MATERIAL TO PROCESS Block Start
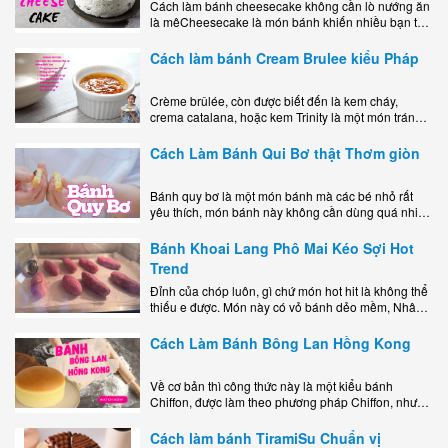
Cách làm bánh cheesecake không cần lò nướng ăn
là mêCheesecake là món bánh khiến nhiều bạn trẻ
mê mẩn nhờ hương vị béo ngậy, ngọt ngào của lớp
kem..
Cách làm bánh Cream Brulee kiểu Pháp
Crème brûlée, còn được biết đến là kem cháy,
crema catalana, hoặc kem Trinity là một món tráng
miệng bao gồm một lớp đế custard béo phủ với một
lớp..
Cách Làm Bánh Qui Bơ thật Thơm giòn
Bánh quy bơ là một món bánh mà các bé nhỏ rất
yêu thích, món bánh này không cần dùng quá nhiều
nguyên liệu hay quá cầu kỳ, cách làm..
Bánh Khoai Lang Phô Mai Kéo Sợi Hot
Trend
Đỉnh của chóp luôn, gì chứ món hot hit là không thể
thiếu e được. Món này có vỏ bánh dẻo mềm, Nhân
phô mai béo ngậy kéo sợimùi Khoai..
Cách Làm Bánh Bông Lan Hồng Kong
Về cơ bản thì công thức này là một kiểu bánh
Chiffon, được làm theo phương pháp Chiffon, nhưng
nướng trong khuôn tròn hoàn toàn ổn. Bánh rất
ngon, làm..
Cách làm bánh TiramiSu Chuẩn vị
MATERIAL TO PROCESS Block End
### PROBLEM REQUIREMENTS
Give every line above again exactly, with no pictures.

### SOLUTION FOR THIS EXERCISE
Cách làm bánh cheesecake không cần lò nướng ăn
là mêCheesecake là món bánh khiến nhiều bạn trẻ
mê mẩn nhờ hương vị béo ngậy, ngọt ngào của lớp
kem..
Cách làm bánh Cream Brulee kiểu Pháp
Crème brûlée, còn được biết đến là kem cháy,
crema catalana, hoặc kem Trinity là một món tráng
miệng bao gồm một lớp đế custard béo phủ với một
lớp..
Cách Làm Bánh Qui Bơ thật Thơm giòn
Bánh quy bơ là một món bánh mà các bé nhỏ rất
yêu thích, món bánh này không cần dùng quá nhiều
nguyên liệu hay quá cầu kỳ, cách làm..
Bánh Khoai Lang Phô Mai Kéo Sợi Hot
Trend
Đỉnh của chóp luôn, gì chứ món hot hit là không thể
thiếu e được. Món này có vỏ bánh dẻo mềm, Nhân
phô mai béo ngậy kéo sợimùi Khoai..
Cách Làm Bánh Bông Lan Hồng Kong
Về cơ bản thì công thức này là một kiểu bánh
Chiffon, được làm theo phương pháp Chiffon, nhưng
nướng trong khuôn tròn hoàn toàn ổn. Bánh rất
ngon, làm..
Cách làm bánh TiramiSu Chuẩn vị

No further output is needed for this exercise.